WHAT YOU ARE ASKED TO DO —
Return the following entries exactly, word for word.

SUPPLIED RECORDS —
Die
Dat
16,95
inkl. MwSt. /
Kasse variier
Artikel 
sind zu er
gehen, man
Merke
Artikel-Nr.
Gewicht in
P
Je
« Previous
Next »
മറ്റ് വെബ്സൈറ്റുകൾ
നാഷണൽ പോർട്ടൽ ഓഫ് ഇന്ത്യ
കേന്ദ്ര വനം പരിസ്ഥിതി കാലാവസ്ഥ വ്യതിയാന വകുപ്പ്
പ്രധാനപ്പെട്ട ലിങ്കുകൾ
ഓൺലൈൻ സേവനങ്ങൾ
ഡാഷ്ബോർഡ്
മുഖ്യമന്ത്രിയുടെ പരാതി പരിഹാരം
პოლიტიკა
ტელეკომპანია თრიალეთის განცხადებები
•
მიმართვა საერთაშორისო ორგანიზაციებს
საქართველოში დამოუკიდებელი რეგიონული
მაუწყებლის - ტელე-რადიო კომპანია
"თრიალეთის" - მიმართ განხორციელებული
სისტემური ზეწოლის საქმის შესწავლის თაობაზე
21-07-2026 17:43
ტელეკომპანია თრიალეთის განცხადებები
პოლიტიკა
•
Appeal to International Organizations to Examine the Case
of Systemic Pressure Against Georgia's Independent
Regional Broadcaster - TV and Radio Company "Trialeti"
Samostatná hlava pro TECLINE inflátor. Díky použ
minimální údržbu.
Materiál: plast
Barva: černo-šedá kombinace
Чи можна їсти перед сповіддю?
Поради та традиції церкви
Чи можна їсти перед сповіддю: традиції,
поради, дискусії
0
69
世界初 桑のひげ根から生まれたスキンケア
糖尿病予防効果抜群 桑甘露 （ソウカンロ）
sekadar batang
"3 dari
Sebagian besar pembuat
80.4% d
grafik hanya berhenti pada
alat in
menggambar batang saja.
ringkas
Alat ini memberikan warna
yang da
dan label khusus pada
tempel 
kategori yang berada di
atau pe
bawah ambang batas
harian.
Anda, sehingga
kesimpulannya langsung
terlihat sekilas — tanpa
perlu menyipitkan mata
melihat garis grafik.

REPLY TO THE TASK —
Die
Dat
16,95
inkl. MwSt. /
Kasse variier
Artikel 
sind zu er
gehen, man
Merke
Artikel-Nr.
Gewicht in
P
Je
« Previous
Next »
മറ്റ് വെബ്സൈറ്റുകൾ
നാഷണൽ പോർട്ടൽ ഓഫ് ഇന്ത്യ
കേന്ദ്ര വനം പരിസ്ഥിതി കാലാവസ്ഥ വ്യതിയാന വകുപ്പ്
പ്രധാനപ്പെട്ട ലിങ്കുകൾ
ഓൺലൈൻ സേവനങ്ങൾ
ഡാഷ്ബോർഡ്
മുഖ്യമന്ത്രിയുടെ പരാതി പരിഹാരം
პოლიტიკა
ტელეკომპანია თრიალეთის განცხადებები
•
მიმართვა საერთაშორისო ორგანიზაციებს
საქართველოში დამოუკიდებელი რეგიონული
მაუწყებლის - ტელე-რადიო კომპანია
"თრიალეთის" - მიმართ განხორციელებული
სისტემური ზეწოლის საქმის შესწავლის თაობაზე
21-07-2026 17:43
ტელეკომპანია თრიალეთის განცხადებები
პოლიტიკა
•
Appeal to International Organizations to Examine the Case
of Systemic Pressure Against Georgia's Independent
Regional Broadcaster - TV and Radio Company "Trialeti"
Samostatná hlava pro TECLINE inflátor. Díky použ
minimální údržbu.
Materiál: plast
Barva: černo-šedá kombinace
Чи можна їсти перед сповіддю?
Поради та традиції церкви
Чи можна їсти перед сповіддю: традиції,
поради, дискусії
0
69
世界初 桑のひげ根から生まれたスキンケア
糖尿病予防効果抜群 桑甘露 （ソウカンロ）
sekadar batang
"3 dari
Sebagian besar pembuat
80.4% d
grafik hanya berhenti pada
alat in
menggambar batang saja.
ringkas
Alat ini memberikan warna
yang da
dan label khusus pada
tempel 
kategori yang berada di
atau pe
bawah ambang batas
harian.
Anda, sehingga
kesimpulannya langsung
terlihat sekilas — tanpa
perlu menyipitkan mata
melihat garis grafik.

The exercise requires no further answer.